▶ Text passage
-------

Skip to content
← DB Internals · beginner · 16 min · 02 / 08

B-Trees & Indexes

The data structure behind every relational database index — how B-trees keep data sorted and queries fast.

B-treeindexbalanced treequery performance

Why B-Trees?

A B-tree is a self-balancing tree optimized for disk access. Unlike binary trees (2 children per node), B-trees have hundreds of children per node — each node fills one disk page. This means a tree with millions of entries is only 3-4 levels deep.

3 levels = 3 disk reads to find any row among millions.

Real-World Analogy

Like the index at the back of a textbook — instead of reading every page to find “binary search”, you check the index which tells you the exact page. Each level narrows your search — first by letter, then by word, then the page.

B-Tree Structure

interface BTreeNode {
  keys: number[];           // sorted keys
  values: (Row | number)[]; // row data (leaf) or child page IDs (internal)

-------

▶ Given request A
According to the B-tree page, how many levels deep is a tree with millions of entries?
▶ Given request B
In the textbook-index analogy on the B-tree page, list every stage the search is narrowed by, in order.

(Stored records)
-------

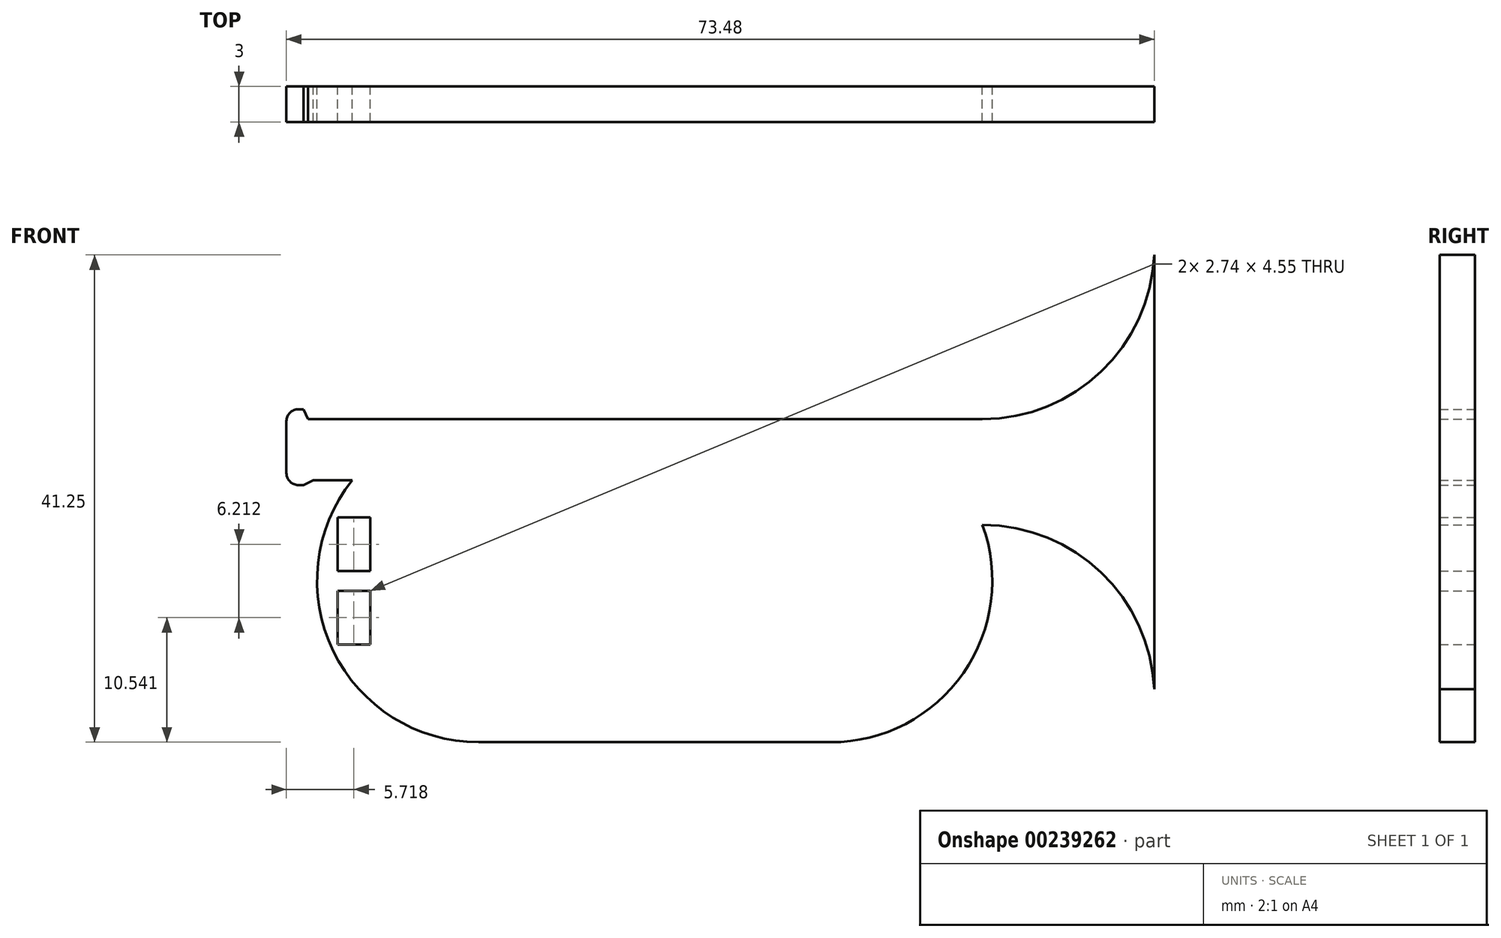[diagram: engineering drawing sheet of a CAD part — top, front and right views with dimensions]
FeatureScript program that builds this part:
annotation { "Feature Type Name" : "Feature", "Feature Type Description" : "" }
export const myFeature = defineFeature(function(context is Context, id is Id, definition is map)
    precondition{}
    {
        {
            var Q0;
            Q0=qCreatedBy(makeId("Front.planeOp"),FACE);
            var sketch = newSketch(context, id + "F0", { "sketchPlane" : qUnion([Q0])});
            skArc(sketch, "E0", {"start": v(-10.7, 8.5) * mm, "mid": v(-12.3, -5.95) * mm, "end": v(0, -13.67) * mm});
            skArc(sketch, "E1", {"start": v(29.83, -13.67) * mm, "mid": v(41.04, -7.82) * mm, "end": v(42.66, 4.72) * mm});
            skLineSegment(sketch, "E2", {"start": v(0, 13.67) * mm, "end": v(29.83, 13.67) * mm});
            skLineSegment(sketch, "E3", {"start": v(0, -13.67) * mm, "end": v(29.83, -13.67) * mm});
            skLineSegment(sketch, "E4", {"start": v(0, 13.67) * mm, "end": v(-14.43, 13.67) * mm});
            skLineSegment(sketch, "E5", {"start": v(-14.43, 13.67) * mm, "end": v(-14.83, 14.51) * mm});
            skLineSegment(sketch, "E6", {"start": v(-14.83, 14.51) * mm, "end": v(-15.27, 14.51) * mm});
            skLineSegment(sketch, "E7", {"start": v(-16.27, 13.51) * mm, "end": v(-16.27, 9.1) * mm});
            skLineSegment(sketch, "E8", {"start": v(-15.27, 8.1) * mm, "end": v(-14.83, 8.1) * mm});
            skLineSegment(sketch, "E9", {"start": v(-14.83, 8.1) * mm, "end": v(-13.99, 8.5) * mm});
            skLineSegment(sketch, "E10", {"start": v(-13.99, 8.5) * mm, "end": v(-10.7, 8.5) * mm});
            skPoint(sketch, "E11.visualSharp", {"position": v(-16.27, 14.51) * mm});
            skArc(sketch, "E11.filletArc", {"start": v(-15.27, 14.51) * mm, "mid": v(-15.98, 14.22) * mm, "end": v(-16.27, 13.51) * mm});
            skPoint(sketch, "E12.visualSharp", {"position": v(-16.27, 8.1) * mm});
            skArc(sketch, "E12.filletArc", {"start": v(-16.27, 9.1) * mm, "mid": v(-15.98, 8.4) * mm, "end": v(-15.27, 8.1) * mm});
            skLineSegment(sketch, "E13", {"start": v(29.83, 13.67) * mm, "end": v(42.66, 13.67) * mm});
            skLineSegment(sketch, "E14", {"start": v(42.66, 4.72) * mm, "end": v(42.66, 4.72) * mm});
            skLineSegment(sketch, "E15", {"start": v(42.66, 13.67) * mm, "end": v(42.66, 4.72) * mm, "construction": true});
            skArc(sketch, "E16", {"start": v(42.66, 13.67) * mm, "mid": v(53.19, 18.17) * mm, "end": v(57.21, 28.88) * mm});
            skArc(sketch, "E17", {"start": v(57.21, -9.2) * mm, "mid": v(52.73, 0.68) * mm, "end": v(42.66, 4.72) * mm});
            skLineSegment(sketch, "E18", {"start": v(42.66, 28.23) * mm, "end": v(42.66, -9.84) * mm, "construction": true});
            skLineSegment(sketch, "E19", {"start": v(57.21, 28.88) * mm, "end": v(57.21, -9.2) * mm});
            skLineSegment(sketch, "E20.bottom", {"start": v(-11.92, 5.36) * mm, "end": v(-9.18, 5.36) * mm});
            skLineSegment(sketch, "E20.top", {"start": v(-11.92, -5.4) * mm, "end": v(-9.18, -5.4) * mm});
            skLineSegment(sketch, "E20.left", {"start": v(-11.92, 5.36) * mm, "end": v(-11.92, 0.8) * mm});
            skLineSegment(sketch, "E20.right", {"start": v(-9.18, 5.36) * mm, "end": v(-9.18, 0.8) * mm});
            skPoint(sketch, "E21.endSnap0", {"position": v(-9.18, -0.02) * mm});
            skLineSegment(sketch, "E22.trimOffspring", {"start": v(-11.92, -0.86) * mm, "end": v(-11.92, -5.4) * mm});
            skLineSegment(sketch, "E23.trimOffspring", {"start": v(-9.18, -0.86) * mm, "end": v(-9.18, -5.4) * mm});
            skLineSegment(sketch, "E24", {"start": v(-11.92, 0.8) * mm, "end": v(-9.18, 0.8) * mm});
            skLineSegment(sketch, "E25", {"start": v(-11.92, -0.86) * mm, "end": v(-9.18, -0.86) * mm});
            skPoint(sketch, "E26.orphan", {"position": v(-9.18, 0) * mm});
            skPoint(sketch, "E27.orphan", {"position": v(-11.92, -0.02) * mm});
            skSolve(sketch);
        }
        {
            var Q0;
            Q0=makeQuery(id+"F0.imprint","IMPRINT",FACE,{"disambiguationData":[TD([[makeQuery(id+"F0.imprint","IMPRINT",EDGE,{"derivedFrom":sQuery(id+"F0.wireOp",EDGE,"E0")}),1.0]])]});
            extrude(context, id + "F1", {"entities" : qUnion([Q0]), "depth" : 3 * mm});
        }
    });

-------

▶ Exercise result A
Only 3-4 levels deep.

▶ Exercise result B
First by letter, then by word, then the page.